Just to be clear, I don't imagine for a minute that either Ph.D. is mean spirited. Rather, each thinks he's being really helpful. They each recognize that πίστις is a hugely significant term in the New Testament and in Aristotle's writings. But by narrowing down the precise or idealized meaning, they would rob us readers and translators of meaning making.

It'll take another post or two, but I think we all can think of πίστις in lots of exciting ways. Less snobbish experts like Krista Ratcliffe and Albert Einstein and Kenneth Pike and Jacqueline Jones Royster would allow any of us to view πίστις very subjectively, as wavy or like some particular thing or as a relative of sorts. I might even say that these experts would let us view the word believingly.  And I just may tell you some of my πίστις stories: of falling in love, of encountering a snake on a path, of my dog getting bit twice by a beaver near the Trinity River, and of Amelia meeting Martha Stewart two weeks ago. Maybe you'll believe me now that I have a Ph.D. --- hmmmm.

7 comments:

Bob MacDonald said...

Thank you Dr JKG - and congratulations. But I won't believe you any more now that you are a doctor! At least not any more than I already did before. I don't believe because of letters of authority. I believe you because your letters and words let me be creative in my understanding. That is a response to relationship.

I hope you can translate my English ambiguities.

J. K. Gayle said...

Dear Dr. MacDonald,
Thanks for your always kind, inspiring words! I love your translations, even the ones you leave for me to do.

Bob MacDonald said...

My initials are D. R. and they come before my name but they mean Donald Robert. I am not humble but I am also not a doctor. (I don't want to leave any impression that my translations - fun though they are for me - are 'authoritative' except as the gift of the anointed author lends them credence and power.)

BTW - I am glad you see Rachel's work - occasionally she knocks my socks off!

Anonymous said...

Dear Bob,

My google alert picked up your blog post and I was a bit puzzled by your analysis of my work--since I am saying almost the opposite of what you suggest. I am specifically not saying that pistis has an "idealized or precise meaning," but that it has a large semantic range that must be considered in each individual context. The ESV translation errs in defaulting to "faith," when the term can mean many different things.

Blessings,

Mark (Strauss)

P.S. And you are right, I am not mean spirited, but hopefully also not a translation snob!

Bob MacDonald said...

Hi Mark - Bob here - I think you want to address your question to the blog owner - Kurk - not to me.

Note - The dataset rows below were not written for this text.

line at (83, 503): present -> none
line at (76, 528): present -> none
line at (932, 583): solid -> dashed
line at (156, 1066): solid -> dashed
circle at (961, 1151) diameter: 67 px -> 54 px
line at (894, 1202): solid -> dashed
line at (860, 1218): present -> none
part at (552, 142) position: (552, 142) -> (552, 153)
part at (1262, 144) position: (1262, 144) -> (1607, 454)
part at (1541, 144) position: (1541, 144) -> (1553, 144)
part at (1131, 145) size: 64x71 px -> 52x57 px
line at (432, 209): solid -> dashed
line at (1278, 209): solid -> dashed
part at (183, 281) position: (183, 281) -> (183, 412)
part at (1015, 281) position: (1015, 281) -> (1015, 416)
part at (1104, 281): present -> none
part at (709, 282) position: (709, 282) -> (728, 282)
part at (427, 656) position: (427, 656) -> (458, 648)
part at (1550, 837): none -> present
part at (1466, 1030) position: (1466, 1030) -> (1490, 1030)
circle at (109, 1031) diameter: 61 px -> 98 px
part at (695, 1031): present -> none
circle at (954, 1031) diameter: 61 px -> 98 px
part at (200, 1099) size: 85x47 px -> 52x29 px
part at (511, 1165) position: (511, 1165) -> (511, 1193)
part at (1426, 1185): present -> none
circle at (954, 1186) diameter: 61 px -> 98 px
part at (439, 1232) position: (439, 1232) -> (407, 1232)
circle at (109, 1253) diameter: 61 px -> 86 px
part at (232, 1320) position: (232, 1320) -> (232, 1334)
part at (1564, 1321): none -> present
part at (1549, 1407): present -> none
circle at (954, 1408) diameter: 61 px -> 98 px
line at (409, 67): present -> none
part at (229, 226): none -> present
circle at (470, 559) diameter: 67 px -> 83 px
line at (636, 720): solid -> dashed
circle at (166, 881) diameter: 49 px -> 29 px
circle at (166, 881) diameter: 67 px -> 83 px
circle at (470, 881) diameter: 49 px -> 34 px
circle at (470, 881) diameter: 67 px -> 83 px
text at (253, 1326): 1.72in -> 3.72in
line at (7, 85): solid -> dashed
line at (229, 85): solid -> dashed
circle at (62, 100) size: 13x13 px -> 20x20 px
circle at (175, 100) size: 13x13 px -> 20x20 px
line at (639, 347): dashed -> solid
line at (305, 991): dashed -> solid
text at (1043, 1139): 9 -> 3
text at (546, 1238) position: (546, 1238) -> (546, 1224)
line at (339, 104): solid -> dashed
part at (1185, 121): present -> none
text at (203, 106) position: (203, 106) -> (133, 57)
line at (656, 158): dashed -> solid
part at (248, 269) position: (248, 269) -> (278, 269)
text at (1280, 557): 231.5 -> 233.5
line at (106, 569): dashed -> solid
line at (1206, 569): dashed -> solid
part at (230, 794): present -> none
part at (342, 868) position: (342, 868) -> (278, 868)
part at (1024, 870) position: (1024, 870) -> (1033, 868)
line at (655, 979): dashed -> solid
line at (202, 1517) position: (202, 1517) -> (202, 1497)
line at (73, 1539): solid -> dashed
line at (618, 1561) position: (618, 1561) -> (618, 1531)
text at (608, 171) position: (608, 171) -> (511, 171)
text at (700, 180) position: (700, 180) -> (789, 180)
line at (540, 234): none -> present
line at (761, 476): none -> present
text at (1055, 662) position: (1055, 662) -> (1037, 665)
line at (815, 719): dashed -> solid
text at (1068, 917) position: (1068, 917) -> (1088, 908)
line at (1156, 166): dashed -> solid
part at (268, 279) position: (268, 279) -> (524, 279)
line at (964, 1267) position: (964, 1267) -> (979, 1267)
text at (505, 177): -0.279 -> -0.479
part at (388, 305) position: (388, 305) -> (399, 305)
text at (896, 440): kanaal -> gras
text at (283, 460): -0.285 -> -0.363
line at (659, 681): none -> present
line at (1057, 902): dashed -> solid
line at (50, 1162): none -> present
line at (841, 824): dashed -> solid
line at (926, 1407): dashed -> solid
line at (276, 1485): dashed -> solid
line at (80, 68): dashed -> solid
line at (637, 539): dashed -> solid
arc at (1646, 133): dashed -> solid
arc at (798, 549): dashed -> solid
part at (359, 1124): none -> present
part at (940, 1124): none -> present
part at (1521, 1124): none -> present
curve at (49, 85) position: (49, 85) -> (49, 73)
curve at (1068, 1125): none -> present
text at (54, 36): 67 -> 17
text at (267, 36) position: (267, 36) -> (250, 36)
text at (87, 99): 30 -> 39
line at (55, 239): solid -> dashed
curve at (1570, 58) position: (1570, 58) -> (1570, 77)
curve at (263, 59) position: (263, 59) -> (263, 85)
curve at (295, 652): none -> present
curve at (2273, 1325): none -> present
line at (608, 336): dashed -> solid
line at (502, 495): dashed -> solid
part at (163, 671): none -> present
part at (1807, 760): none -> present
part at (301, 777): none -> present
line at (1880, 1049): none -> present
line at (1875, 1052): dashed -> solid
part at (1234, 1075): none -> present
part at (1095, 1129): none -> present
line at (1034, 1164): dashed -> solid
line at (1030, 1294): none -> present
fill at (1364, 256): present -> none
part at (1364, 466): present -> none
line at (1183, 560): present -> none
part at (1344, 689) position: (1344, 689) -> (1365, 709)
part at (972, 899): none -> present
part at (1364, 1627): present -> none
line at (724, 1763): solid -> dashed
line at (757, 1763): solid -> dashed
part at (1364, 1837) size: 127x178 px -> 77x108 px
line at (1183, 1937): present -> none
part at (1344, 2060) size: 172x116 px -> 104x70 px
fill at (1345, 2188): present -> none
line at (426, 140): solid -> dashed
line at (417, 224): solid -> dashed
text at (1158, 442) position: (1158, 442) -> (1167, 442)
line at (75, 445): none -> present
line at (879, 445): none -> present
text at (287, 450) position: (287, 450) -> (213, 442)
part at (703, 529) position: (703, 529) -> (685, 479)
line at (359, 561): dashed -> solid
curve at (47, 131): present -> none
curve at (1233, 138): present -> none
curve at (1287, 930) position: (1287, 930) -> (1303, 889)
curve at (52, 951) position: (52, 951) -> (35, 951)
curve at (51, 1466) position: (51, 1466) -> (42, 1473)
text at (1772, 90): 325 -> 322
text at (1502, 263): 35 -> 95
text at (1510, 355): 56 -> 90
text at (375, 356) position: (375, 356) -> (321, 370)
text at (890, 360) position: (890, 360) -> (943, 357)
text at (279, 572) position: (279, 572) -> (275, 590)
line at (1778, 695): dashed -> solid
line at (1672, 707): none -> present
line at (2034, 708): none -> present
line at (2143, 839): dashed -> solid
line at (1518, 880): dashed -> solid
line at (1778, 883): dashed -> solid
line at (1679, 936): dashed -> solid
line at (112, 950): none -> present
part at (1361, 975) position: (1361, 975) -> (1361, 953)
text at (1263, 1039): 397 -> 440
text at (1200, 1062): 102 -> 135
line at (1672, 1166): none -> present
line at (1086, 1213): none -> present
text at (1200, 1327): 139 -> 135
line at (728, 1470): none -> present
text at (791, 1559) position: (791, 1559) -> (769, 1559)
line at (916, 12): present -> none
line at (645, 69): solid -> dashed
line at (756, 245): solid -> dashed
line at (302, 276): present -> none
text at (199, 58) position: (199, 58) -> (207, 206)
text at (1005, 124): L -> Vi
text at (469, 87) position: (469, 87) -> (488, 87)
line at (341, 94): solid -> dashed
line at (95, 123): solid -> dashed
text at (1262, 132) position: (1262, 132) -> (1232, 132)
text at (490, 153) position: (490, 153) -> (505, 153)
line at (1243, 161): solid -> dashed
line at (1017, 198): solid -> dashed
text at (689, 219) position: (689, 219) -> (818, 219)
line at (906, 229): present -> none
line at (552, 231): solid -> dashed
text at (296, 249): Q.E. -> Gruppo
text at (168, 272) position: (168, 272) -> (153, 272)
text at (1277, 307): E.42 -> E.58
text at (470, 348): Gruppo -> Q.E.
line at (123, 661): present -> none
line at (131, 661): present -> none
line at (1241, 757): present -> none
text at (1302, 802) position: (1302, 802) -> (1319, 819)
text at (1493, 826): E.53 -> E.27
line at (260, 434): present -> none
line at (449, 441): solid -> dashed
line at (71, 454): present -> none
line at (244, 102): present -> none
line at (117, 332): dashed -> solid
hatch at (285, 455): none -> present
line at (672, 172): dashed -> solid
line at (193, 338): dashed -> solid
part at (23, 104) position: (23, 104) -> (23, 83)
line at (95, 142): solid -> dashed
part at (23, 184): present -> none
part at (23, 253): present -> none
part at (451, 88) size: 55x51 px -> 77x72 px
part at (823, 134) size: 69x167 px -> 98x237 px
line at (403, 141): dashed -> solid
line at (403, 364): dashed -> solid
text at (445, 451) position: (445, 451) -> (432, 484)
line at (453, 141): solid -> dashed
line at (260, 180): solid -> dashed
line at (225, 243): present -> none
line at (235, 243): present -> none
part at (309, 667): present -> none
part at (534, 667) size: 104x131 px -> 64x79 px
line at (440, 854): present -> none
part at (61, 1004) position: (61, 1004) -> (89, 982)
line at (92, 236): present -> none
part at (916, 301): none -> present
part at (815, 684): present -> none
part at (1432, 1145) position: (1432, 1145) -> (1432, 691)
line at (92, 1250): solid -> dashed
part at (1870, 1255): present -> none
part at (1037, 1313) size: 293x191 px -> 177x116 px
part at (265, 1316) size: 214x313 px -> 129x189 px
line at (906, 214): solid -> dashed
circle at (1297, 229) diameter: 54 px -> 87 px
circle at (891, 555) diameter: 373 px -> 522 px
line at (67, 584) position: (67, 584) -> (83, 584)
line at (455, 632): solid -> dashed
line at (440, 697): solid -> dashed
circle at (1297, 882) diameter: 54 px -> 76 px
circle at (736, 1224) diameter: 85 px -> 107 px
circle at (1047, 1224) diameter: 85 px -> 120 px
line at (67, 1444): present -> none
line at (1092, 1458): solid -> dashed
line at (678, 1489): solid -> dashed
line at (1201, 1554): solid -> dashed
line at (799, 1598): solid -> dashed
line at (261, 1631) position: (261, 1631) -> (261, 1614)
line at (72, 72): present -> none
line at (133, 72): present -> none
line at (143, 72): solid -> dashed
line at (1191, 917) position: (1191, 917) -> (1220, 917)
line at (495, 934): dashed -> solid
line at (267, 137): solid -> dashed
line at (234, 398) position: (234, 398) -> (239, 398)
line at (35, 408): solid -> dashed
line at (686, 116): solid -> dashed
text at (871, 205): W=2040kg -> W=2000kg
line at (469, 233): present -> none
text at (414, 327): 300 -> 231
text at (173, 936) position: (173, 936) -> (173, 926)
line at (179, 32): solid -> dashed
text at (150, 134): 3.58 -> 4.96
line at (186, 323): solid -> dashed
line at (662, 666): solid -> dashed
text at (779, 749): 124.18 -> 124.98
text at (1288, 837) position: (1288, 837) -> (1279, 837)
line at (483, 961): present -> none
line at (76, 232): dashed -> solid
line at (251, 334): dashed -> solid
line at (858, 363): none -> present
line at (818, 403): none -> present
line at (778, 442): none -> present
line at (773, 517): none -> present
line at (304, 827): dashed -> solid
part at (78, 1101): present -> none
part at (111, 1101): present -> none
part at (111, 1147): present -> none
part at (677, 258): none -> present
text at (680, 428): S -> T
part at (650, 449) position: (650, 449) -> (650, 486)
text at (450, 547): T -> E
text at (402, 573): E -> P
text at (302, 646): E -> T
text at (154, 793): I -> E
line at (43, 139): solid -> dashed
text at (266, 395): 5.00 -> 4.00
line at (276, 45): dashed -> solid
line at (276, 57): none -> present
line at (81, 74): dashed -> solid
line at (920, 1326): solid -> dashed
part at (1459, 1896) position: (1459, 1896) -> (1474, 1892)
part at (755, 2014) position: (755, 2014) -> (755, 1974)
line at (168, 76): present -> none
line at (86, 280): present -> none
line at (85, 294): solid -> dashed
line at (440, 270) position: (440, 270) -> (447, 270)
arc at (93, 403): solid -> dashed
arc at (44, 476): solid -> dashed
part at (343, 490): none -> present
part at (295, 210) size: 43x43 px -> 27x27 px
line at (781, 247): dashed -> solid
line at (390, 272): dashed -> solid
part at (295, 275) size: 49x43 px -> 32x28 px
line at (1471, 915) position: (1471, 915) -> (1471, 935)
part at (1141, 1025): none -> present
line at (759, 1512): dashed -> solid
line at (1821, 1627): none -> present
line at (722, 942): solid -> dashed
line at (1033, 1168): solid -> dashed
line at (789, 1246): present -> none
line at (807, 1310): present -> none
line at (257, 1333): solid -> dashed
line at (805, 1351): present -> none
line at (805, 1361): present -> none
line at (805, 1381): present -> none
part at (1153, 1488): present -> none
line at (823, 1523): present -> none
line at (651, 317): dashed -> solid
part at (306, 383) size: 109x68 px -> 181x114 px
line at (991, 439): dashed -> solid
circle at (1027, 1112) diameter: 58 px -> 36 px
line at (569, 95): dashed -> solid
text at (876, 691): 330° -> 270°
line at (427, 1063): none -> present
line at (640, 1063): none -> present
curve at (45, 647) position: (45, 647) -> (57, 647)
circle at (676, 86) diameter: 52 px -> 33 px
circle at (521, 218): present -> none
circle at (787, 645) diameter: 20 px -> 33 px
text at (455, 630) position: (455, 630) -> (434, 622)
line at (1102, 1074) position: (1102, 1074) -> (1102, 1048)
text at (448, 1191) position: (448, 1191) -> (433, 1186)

I have not commented on your long series of posts because I have found it too sparse to know exactly what concern you have with so many verses so I have personally tended not to read the posts. I don't do much Greek but my own translations of the psalms are frequently slightly archaic and awkward - much like English poetry! I design the translation for its ability to raise questions against a commonplace reading.

J. K. Gayle said...

Oh dear, I'm afraid I've confused us all with a few things. Bob, thanks for straightening us out on your name, and that you are not me. Mark, thank you for taking time to read and comment. Bob would have said things so much more nicely than I did. I certainly did not mean to say that you are a "translation snob" if you are saying it's the ESV translators who so narrowly define the Greek words. I do appreciate your paper, which Wayne Leman has posted at BBB. I do wish Bible translators and linguists and theologians and classics scholars and philosophers and literary scholars and rhetoricians would talk more, together, about their (our) translating!

J. K. Gayle said...

Ruth (Tessa),
Thank you for your kind remark and for reading. I'd love to hear from you anytime you want to comment!